UK economy rebounds by 0.3% ahead of Jeremy Hunt’s Spring Budget announcement


The U.K. economy grew by 0.3% in January, with official figures shown on Friday, exceeding current expectations as it continues to fend off an inevitable recession in Q1 of 2023.

Economists polled by Reuters had projected a 0.1% monthly increase in GDP.

The services sector grew by 0.5% in January 2023, after falling by 0.8% in December 2022, with the largest contributions to economic growth in January 2023 coming from education, transport and storage, human health activities, and arts, entertainment and recreation activities, all of which have rebounded after apparent declines in December 2022.

Production output fell by 0.3% in January after growing 0.3% in December, while the construction sector dropped by 1.7% in January after flatlining the previous month.

The U.K. economy showed no growth in the final quarter of 2022 to narrowly avoid a recession, but it was found it shrunk by 0.5% in December.

The U.K. remains the only country in the G-7 major economies that has yet to fully recover its lost output during the Covid-19 pandemic. With the ONS stating on Friday that monthly GDP is now estimated to be 0.2% below its pre-pandemic levels.

Both the Bank of England and the Office for Budget Responsibility have recently forecast a five-quarter recession which kickstarts in the first quarter of 2023, but the data has so far exceeded expectations with positive results on display.

Despite the better-than-expected January print, economists still broadly believe activity is on a downward trajectory, as high inflation continues to eat into household incomes and business activity.

U.K. inflation slowed to an annual 10.1% in January, continuing to shrink after hitting a 41-year high of 11.1% in October but staying well above the Bank of England’s 2% target which is considered sustainable.
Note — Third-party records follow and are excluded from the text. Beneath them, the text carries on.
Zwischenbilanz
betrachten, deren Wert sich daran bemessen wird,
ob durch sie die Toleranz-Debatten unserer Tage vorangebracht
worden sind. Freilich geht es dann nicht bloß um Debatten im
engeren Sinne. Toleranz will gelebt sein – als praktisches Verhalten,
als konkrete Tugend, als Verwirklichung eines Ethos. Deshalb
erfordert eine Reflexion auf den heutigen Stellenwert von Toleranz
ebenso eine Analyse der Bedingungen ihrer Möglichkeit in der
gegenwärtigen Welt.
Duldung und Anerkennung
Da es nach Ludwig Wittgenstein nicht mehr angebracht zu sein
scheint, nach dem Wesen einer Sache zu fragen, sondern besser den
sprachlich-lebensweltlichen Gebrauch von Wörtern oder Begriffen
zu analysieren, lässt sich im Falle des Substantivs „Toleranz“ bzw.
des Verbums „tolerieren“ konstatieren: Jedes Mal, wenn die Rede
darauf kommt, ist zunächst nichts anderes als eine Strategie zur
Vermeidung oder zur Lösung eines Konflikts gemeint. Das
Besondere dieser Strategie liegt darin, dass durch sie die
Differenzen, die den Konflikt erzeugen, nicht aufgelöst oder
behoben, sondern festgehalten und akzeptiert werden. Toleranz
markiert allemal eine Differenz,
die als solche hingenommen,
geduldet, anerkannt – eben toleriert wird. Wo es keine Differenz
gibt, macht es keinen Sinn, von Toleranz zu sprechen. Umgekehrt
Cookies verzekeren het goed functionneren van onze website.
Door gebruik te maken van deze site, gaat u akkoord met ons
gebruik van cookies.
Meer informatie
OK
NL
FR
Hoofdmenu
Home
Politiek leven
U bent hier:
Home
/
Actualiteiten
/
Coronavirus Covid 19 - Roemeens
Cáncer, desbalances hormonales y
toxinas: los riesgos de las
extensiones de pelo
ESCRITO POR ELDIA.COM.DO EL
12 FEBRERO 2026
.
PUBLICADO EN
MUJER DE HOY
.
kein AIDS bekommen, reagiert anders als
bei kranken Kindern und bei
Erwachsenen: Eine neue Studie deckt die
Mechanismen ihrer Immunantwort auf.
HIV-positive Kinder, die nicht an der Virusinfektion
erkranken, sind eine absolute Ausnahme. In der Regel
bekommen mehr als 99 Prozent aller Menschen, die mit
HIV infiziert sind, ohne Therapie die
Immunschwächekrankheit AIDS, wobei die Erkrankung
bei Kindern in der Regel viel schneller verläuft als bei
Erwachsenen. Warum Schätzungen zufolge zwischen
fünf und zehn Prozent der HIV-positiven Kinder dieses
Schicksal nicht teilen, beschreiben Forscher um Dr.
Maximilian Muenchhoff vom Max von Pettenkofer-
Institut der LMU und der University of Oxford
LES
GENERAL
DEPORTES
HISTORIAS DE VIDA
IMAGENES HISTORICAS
US jobs growth remains strong despite continued rate rises

Jobs growth in the US remained strong last month, as the world's largest economy continued to defy expectations of a slowdown as the economic outlook remains bleak.


Employers added 311,000 jobs in February, more than expected, with bars and restaurants driving the gains observed across the nation.


The unemployment rate however, continues to edge higher with an increase in February of 3.6%, marginally increased from 3.4% in January, which had been the lowest rate since 1969.


The US central bank is trying to cool the economy to ease the pressures pushing up prices as the battle to wrestle back economic shortfalls continues.


However, the US employment market has been resilient, even as the federal bank continues to raise interest rates to the highest levels since 2007.


While this rate has fallen since last summer, it remains far higher than the 2% rate that most central banks consider a sustainable level.

February's job gains followed a surge of hiring in January that surprised economists across the country.


The tight labour market has helped to further push up wages, with average hourly pay in February 4.6% higher than a year earlier, according to the latest data report published by the US Labor Department.


Despite this robust labour market, many analysts say there is a high risk that the US economy will slow sharply and tip into a recession if the economic shortfalls continue.